Dimensions of Human Being


There are various dimensions of self. In a simple explanation, we all think and feel in diverse yet similar ways — either going through extremes or in a more stable fashion.

Emotions are triggered by thoughts, and thoughts by emotions. When we feel we need to name those emotions in our minds, and hence language influences the course of thought and response towards the emotion in a short period of time. From this process, new patterns of being arise, creating what we call spiritual growth, personal development, self-actualization, self-realization and so forth.

In order to find authenticity of self, without the survival mechanisms of the ego in the way, a way of simply being, we need to stop looking for the singularity of emotion, and start noticing the spectrum in which emotions operate. Become their observer, and notice how humanity is tied together in such conditions of emotion, thought and response.

Homeostasis functions this way, creating interaction between the Self, the Other and the Environment. The true making of cultures, as explained by the neuroscientist Antonio Damasio in his book “The Strange Order of Things”.

To be an observer of the spectrum of emotions, we borrow from meditation and mindfulness the pattern of being non-judgemental about what arises in the self, and the confluence of the survival mechanisms from the ego that move some deeply rooted behaviors. As an example, how to respond to anger? When someone is yelling, we either yell back or stand in silence, or fight, or go to another room, sometimes slamming the door behind us. These reactions are engrained in us as solutions to the simple problem of threat. Buddhist schools teach non-judgmental compassion facing another’s pain, and anger does come from pain, misunderstandings and confusion.

Accepting the spectrum of emotions, does not mean to stand idle when facing our own darkness and say “Oh, I am this way and I just have to accept myself”. Acceptance does not mean compliance. Acceptance means realizing what belongs where, for what reason, with what purpose, and questioning whether it needs changing or cultivating more of it. This is the path of least suffering, and like any path relating suffering, we often need to suffer a lot in order to understand it. The Buddhists call it Dukka.

Like any path, it confuses us, we can get a little lost, and we then seek guidance from mentors, gurus, articles, YouTube videos, mediums and astrologers, and so forth… When in fact the answer always lies in being the observant.

There is a little exercise I practice in meditation, where I send an imaginary turtle to find me the anwers of the questions that fill my mind when entering the meditative space inside. This turtle often comes back later with ideas, new thoughts, new dimensions of emotion. It’s an interesting exercise because it helps develop not only the imagination, as patience and being more observant.

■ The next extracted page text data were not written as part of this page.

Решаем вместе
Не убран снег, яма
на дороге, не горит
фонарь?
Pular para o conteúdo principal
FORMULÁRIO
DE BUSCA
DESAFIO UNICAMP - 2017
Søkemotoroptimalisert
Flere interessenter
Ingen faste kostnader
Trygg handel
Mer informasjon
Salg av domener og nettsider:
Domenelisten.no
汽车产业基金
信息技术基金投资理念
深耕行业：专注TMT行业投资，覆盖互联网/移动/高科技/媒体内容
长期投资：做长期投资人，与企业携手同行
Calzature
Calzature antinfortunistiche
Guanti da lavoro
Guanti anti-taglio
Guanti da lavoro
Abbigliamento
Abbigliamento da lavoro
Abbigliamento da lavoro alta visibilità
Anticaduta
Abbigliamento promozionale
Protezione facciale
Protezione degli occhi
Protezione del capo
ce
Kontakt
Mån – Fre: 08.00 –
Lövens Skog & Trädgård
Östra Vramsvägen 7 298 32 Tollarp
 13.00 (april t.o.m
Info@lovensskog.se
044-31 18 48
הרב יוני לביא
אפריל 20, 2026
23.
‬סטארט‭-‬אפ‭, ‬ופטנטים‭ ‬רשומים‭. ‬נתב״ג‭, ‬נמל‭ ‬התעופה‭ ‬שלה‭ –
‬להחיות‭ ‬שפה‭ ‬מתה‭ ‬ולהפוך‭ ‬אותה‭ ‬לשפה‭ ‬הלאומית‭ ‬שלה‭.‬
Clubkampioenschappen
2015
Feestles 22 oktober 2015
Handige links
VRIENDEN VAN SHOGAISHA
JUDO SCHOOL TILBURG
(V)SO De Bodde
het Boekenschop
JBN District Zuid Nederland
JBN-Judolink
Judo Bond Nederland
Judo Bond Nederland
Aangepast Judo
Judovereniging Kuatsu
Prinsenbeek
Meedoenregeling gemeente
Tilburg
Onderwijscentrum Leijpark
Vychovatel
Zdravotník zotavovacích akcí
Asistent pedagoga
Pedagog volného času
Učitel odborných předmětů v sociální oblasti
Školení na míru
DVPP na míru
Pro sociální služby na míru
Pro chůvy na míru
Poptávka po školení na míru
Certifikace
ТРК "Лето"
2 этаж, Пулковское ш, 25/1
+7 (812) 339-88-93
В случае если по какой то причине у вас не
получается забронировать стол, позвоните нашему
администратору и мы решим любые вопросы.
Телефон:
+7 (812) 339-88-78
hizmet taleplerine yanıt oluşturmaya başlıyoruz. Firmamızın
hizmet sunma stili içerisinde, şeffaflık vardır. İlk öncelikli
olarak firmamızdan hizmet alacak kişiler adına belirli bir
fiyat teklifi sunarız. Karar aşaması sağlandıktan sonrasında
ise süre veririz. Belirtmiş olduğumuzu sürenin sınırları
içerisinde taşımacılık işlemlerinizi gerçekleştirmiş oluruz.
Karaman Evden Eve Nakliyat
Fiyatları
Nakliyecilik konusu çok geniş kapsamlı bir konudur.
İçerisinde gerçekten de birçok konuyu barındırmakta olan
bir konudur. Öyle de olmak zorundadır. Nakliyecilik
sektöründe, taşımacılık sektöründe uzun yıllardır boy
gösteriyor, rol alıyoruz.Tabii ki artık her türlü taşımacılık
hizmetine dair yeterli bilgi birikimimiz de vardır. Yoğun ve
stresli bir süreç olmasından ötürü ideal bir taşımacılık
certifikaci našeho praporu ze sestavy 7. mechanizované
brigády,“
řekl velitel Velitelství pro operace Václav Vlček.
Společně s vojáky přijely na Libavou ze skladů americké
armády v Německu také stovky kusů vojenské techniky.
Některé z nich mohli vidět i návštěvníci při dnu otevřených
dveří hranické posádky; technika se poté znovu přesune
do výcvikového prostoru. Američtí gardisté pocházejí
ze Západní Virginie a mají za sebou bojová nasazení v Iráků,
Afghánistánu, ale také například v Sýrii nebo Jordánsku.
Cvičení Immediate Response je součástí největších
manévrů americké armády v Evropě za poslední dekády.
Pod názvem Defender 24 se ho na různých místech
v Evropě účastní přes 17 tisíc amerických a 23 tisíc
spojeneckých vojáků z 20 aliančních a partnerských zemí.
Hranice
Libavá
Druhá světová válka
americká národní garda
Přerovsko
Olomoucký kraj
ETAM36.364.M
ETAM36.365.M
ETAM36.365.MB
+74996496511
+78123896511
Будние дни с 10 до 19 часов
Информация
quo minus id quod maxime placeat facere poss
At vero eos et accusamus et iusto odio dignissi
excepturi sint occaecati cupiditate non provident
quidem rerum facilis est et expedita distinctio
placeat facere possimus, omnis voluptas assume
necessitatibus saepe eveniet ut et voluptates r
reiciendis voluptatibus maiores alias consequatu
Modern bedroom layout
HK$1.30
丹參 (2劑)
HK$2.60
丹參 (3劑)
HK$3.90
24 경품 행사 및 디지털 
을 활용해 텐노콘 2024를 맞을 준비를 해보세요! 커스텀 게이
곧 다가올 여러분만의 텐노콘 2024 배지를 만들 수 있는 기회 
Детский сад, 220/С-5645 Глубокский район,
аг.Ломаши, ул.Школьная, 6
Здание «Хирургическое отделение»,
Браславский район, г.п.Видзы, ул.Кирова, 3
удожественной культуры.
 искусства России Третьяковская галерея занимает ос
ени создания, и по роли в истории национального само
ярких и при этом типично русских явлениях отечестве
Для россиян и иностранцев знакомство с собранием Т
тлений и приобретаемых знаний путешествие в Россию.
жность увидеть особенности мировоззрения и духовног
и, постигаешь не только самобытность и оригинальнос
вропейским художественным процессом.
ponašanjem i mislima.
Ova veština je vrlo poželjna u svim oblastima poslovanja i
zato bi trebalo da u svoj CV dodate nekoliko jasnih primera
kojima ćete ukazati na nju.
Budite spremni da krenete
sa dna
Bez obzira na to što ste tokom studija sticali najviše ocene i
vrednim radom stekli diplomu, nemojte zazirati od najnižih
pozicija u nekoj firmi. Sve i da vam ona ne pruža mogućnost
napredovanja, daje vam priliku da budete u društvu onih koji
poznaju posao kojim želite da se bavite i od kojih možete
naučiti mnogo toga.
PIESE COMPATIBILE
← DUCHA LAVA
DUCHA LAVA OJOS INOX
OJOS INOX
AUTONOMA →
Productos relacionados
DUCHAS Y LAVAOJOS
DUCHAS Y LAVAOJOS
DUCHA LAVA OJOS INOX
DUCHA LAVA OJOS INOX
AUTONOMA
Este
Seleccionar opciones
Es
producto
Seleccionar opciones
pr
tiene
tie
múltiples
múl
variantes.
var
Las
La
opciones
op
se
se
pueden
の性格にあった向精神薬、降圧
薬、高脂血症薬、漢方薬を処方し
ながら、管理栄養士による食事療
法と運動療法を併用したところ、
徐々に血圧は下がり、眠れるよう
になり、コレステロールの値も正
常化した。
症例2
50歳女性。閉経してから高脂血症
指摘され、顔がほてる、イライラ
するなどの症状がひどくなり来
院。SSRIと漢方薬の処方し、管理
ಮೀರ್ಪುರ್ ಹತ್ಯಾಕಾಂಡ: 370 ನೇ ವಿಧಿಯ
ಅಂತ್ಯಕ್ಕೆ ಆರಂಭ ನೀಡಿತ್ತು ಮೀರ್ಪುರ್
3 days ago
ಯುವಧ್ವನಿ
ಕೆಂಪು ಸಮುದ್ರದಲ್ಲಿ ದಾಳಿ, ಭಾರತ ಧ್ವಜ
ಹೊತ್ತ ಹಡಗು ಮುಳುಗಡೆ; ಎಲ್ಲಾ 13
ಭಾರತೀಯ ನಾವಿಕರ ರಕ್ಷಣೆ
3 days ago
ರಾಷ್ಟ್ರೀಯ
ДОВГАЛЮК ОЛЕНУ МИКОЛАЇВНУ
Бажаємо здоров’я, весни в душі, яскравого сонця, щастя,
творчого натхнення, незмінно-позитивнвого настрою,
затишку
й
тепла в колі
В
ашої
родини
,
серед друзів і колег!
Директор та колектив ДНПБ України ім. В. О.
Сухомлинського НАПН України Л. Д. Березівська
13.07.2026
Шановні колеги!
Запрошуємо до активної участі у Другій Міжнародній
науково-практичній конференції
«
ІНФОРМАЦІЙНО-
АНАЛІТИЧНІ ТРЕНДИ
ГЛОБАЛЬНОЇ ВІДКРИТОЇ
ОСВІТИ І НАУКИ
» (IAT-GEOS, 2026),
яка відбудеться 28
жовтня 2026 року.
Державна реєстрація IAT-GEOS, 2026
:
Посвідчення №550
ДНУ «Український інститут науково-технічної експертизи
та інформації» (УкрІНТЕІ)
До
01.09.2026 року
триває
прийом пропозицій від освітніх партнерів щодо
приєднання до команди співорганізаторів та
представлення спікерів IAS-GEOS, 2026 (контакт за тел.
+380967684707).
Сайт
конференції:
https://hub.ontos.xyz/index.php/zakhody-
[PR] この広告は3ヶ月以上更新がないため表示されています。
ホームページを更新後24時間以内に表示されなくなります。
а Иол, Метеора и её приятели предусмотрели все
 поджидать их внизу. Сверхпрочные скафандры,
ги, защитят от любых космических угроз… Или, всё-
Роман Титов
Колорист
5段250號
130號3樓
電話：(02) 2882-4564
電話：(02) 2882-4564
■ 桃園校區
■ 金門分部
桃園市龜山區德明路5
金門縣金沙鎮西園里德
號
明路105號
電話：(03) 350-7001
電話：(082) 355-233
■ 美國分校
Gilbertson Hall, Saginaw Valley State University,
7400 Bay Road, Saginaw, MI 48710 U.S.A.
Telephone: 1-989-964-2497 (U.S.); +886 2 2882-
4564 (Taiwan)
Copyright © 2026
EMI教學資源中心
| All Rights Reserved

It seems simple to speak of things in these terms, but it’s a practice that takes time, effort and, again, lots of patience for ourselves. Observing how we get angry with ourselves for being imperfect, how the hindrances we take on life as obstacles to face sometimes are just a way of our own selves to protect us from what can bring us instability.

If anyone has told you an awakening of sorts, often spoken about it being spiritual, is glitter and scented roses, they were lying. It’s a heartbreaking, sweat dwelling, teeth grinding, anxiety propulsor, solution-finding-obsession, path of life. But when the fruits of this labor start to bear, it’s impossible to go back to our previous way of reaction.

A pause to think and observe ourselves, often is the most rewarding experience someone can ever have.